Necessary and sufficient conditions for rank-$1$ update of positive definite matrix to be positive definite

Question

Given $A \succ 0$, what are necessary and sufficient conditions on $\lambda \in \mathbb{R}$ for $A + \lambda u u^\top$ to be positive definite?

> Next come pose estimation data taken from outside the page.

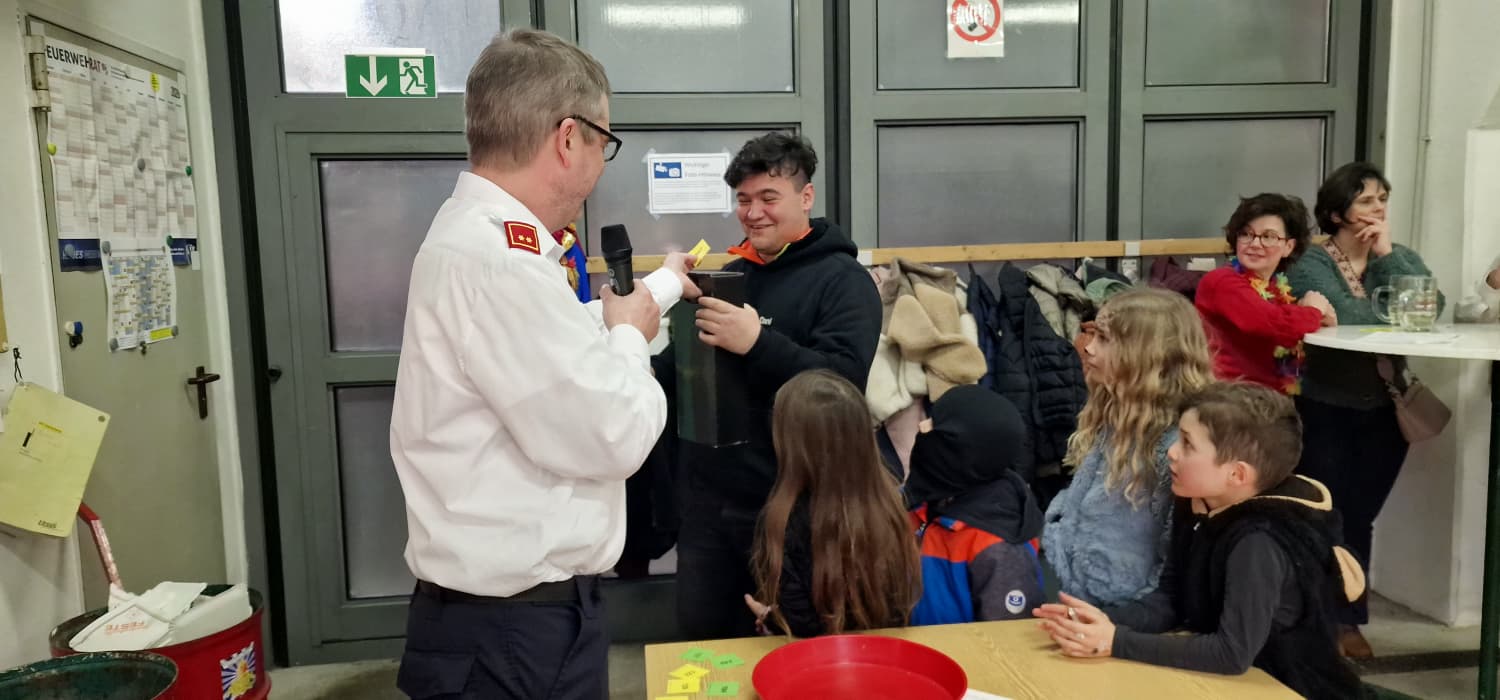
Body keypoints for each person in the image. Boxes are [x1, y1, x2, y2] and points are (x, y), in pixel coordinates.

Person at [388, 29, 700, 699]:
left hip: (504, 622)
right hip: (514, 635)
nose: (600, 165)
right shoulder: (500, 264)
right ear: (567, 138)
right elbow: (614, 432)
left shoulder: (480, 242)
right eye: (602, 142)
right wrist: (630, 338)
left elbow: (547, 354)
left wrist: (656, 292)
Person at [656, 133, 883, 639]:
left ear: (806, 197)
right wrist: (637, 326)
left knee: (786, 649)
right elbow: (676, 374)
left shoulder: (844, 281)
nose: (753, 213)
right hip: (709, 511)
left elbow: (841, 387)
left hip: (794, 513)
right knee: (704, 649)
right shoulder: (732, 276)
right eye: (743, 199)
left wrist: (757, 342)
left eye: (768, 198)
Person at [1034, 383, 1369, 700]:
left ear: (1237, 474)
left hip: (1288, 686)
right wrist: (1103, 621)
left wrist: (1116, 642)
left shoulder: (1258, 543)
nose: (1172, 452)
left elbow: (1231, 653)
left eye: (1188, 444)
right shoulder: (1197, 502)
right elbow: (1171, 600)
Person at [1286, 161, 1442, 656]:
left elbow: (1429, 308)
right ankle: (1317, 620)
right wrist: (1393, 311)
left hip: (1384, 410)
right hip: (1326, 407)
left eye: (1382, 200)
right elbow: (1341, 319)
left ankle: (1348, 619)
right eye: (1367, 200)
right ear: (1337, 212)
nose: (1378, 209)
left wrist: (1387, 257)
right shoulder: (1311, 262)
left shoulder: (1396, 255)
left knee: (1360, 516)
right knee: (1325, 514)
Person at [1041, 289, 1214, 607]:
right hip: (1078, 592)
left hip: (1125, 609)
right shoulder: (1116, 409)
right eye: (1093, 334)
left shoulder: (1177, 444)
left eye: (1104, 339)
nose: (1088, 347)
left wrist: (1137, 614)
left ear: (1146, 354)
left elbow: (1174, 553)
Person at [744, 370, 920, 638]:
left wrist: (771, 619)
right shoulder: (890, 502)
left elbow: (803, 625)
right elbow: (898, 603)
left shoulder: (783, 518)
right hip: (884, 648)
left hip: (820, 657)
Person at [906, 385, 1045, 625]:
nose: (922, 427)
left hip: (960, 649)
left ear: (958, 450)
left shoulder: (998, 546)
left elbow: (1012, 637)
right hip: (908, 644)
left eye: (934, 425)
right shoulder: (921, 505)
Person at [1196, 194, 1335, 394]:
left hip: (1269, 396)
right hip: (1230, 398)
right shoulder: (1221, 281)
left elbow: (1288, 327)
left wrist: (1319, 317)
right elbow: (1277, 325)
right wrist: (1314, 310)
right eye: (1246, 234)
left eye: (1268, 236)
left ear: (1289, 247)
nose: (1254, 243)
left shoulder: (1275, 288)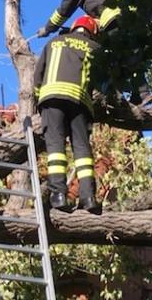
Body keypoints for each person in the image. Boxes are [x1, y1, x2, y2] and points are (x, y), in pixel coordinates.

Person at [37, 0, 149, 105]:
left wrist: (47, 28)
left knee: (110, 60)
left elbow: (64, 10)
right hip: (127, 16)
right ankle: (140, 93)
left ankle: (116, 98)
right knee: (128, 56)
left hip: (114, 18)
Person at [34, 15, 102, 214]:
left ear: (73, 27)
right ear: (92, 32)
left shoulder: (54, 42)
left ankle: (59, 195)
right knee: (82, 151)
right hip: (80, 102)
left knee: (55, 148)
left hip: (52, 99)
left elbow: (37, 77)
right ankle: (88, 197)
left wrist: (40, 100)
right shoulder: (94, 48)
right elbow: (100, 83)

What happens if we relax $A \succeq 0$ and require $A + \lambda u u^\top \succeq 0$?

Answer 1

When $A\succ0$, $A+\lambda uu^T=A^{1/2}(I+\lambda A^{-1/2}uu^TA^{-1/2})A^{1/2}$ is positive definite if and only if all eigenvalues of $I+\lambda A^{-1/2}uu^TA^{-1/2}$ are positive, i.e. if and only if $$ 1+\lambda u^TA^{-1}u>0.\tag{1} $$

If $A$ is positive semidefinite, there are three possibilities:

1. $\lambda\ge0$. Then $A+\lambda uu^T$ is positive semidefinite.
2. $v=(I-AA^+)u=0$, i.e. $u$ lies inside the column space of $A$. Then $(1)$ applies when $A$ and $u$ are replaced by their restriction or orthogonal projection on the column space of $A$. Hence $(1)$ should be modified to $1+\lambda u^TA^+u\ge0$.
3. $\lambda<0$ and $v=(I-AA^+)u\ne0$. Then $A+\lambda uu^T$ is not positive semidefinite. In particular, we have $v^T(A+\lambda uu^T)v=\lambda\|v\|^4<0$.

In other words, when $A\succeq0$, $A+\lambda uu^T$ is positive semidefinite if and only if (a) $\lambda\ge0$ or (b) $(I-AA^+)u=0$ and $1+\lambda u^TA^+u\ge0$.

Answer 2

According to the Sherman-Morrison formula, $\det(A+\lambda uu^T)>0$ iff $1+\lambda u^TA^{-1}u>0$. Then the required condition is

$\lambda >\dfrac{-1}{u^TA^{-1}u}$.